Un billet de 200 ZiG brandi par le gouverneur de la Banque de réserve du Zimbabwe à Harare, le 5 avril 2024.

Le pays avait un temps déjà abandonné le dollar zimbabwéen, au profit du dollar américain devenu alors monnaie officielle. La monnaie locale avait été relancée en 2019, mais la confiance n’est jamais vraiment revenue. Dans le pays, les prix des biens et des services sont fixés en dollar américain. La plupart des Zimbabwéens préfèrent être payés en billets verts. Ceux qui perçoivent leur salaire en monnaie locale se précipitent généralement dans les bureaux de change le jour de paie pour tenter de prendre de vitesse une prochaine dévaluation. Ces dernières années, le Gouvernement a tenté en vain de stabiliser l’économie en émettant notamment des pièces d’or, censées enrayer l’engouement pour le dollar américain, accusé d’affaiblir la monnaie locale.
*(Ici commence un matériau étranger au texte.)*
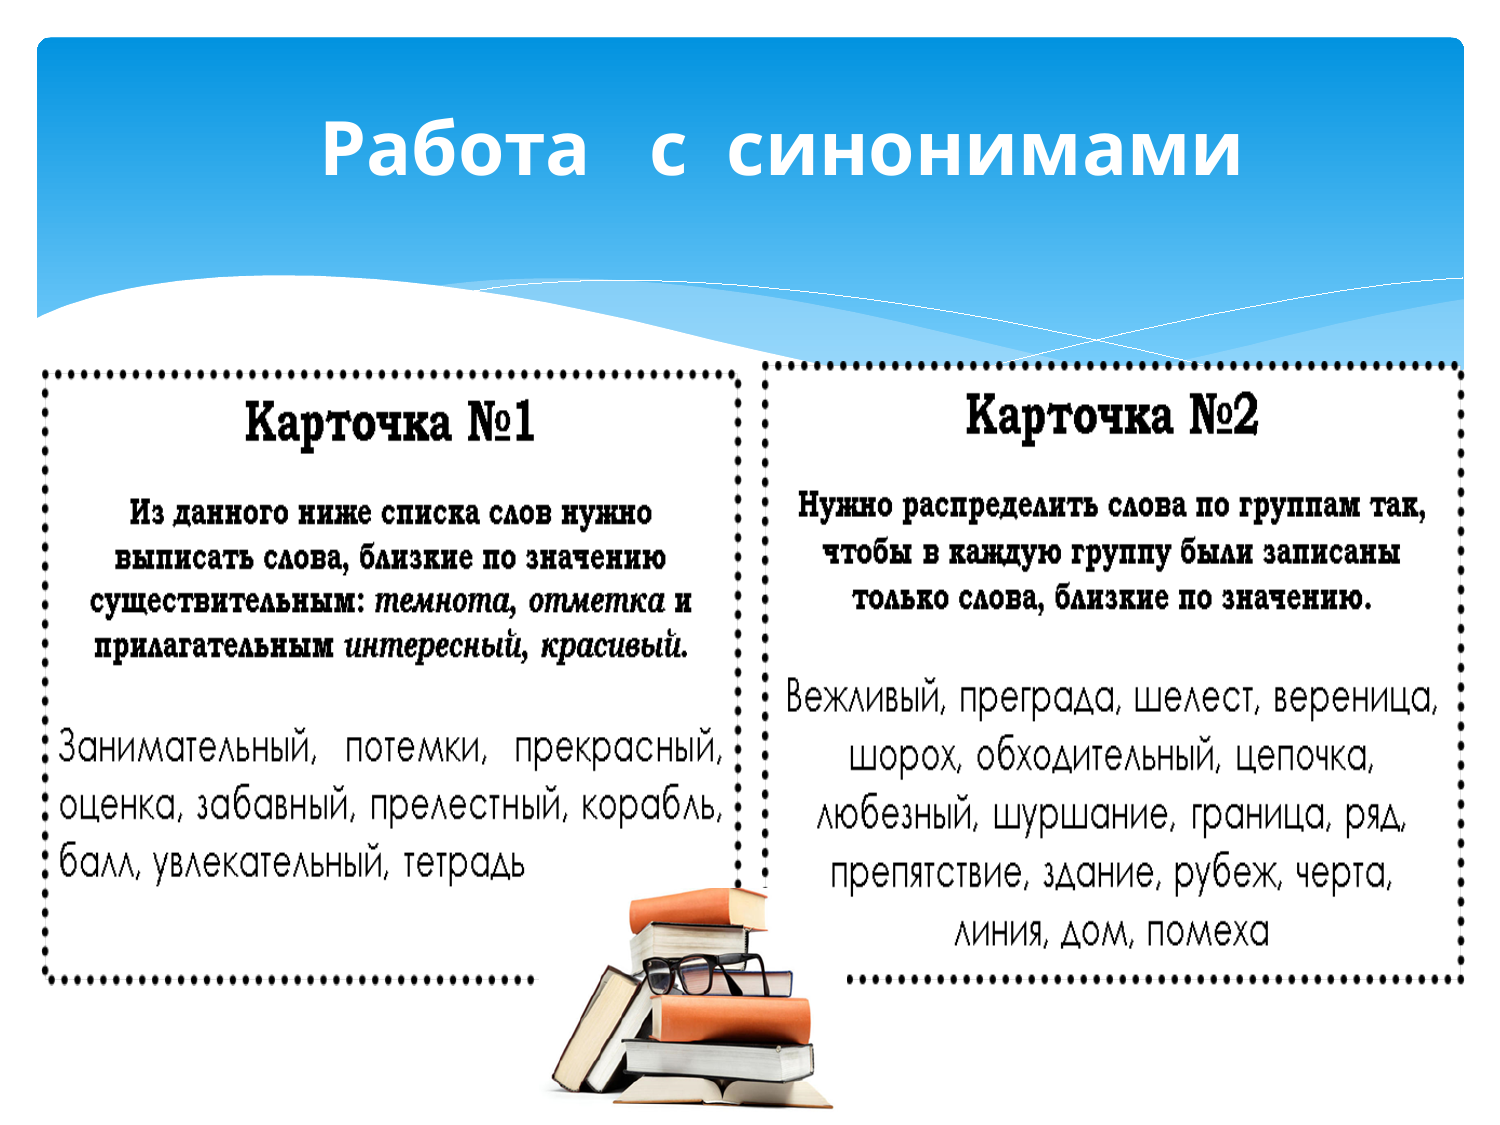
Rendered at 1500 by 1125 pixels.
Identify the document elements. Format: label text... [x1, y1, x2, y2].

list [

Le Zimbabwe possède de vastes gisements d’or et autres métaux précieux qui ont représenté près de 25% des exportations en janvier 2024, selon les chiffres officiels. Mais les experts doutent que le pays détienne suffisamment de réserves pour soutenir la nouvelle monnaie en cas de volatilité du cours de l’or. Jeudi 04 avril, le Président Emmerson Mnangagwa a inspecté les réserves de la Banque centrale dont les coffres contiennent, selon M. Mushayavanhu, 1,1 tonne d’or. La Banque possède également près de 1,5 tonne d’or à l’étranger, ainsi que 100 millions de dollars en espèces et des minéraux précieux tels que des diamants qui, en équivalent or ajouteraient 0,4 tonne supplémentaire aux réserves, a ajouté M. Mushayavanhu.

Au total en valeur, les réserves du pays s’élèvent à 285 millions de dollars. « Il est évident que nous avons besoin de plus« , a estimé l’économiste Prosper Chitambara, expliquant que d’autres pays comme le grand voisin sud-africain disposent de réserves bien plus importantes. « Plus les réserves sont importantes, plus la confiance et la capacité à défendre sa monnaie contre les chocs sont grandes« , a-t-il expliqué, estimant que le pays doit arrêter de faire marcher la planche à billets pour juguler l’inflation. La production d’or au Zimbabwe est dominée par le secteur informel et le pays isolé sur le plan diplomatique s’efforce d’attirer les investissements étrangers.

Un billet de 100 milliards de dollars zimbabwéens à Harare, le 19 juillet 2008.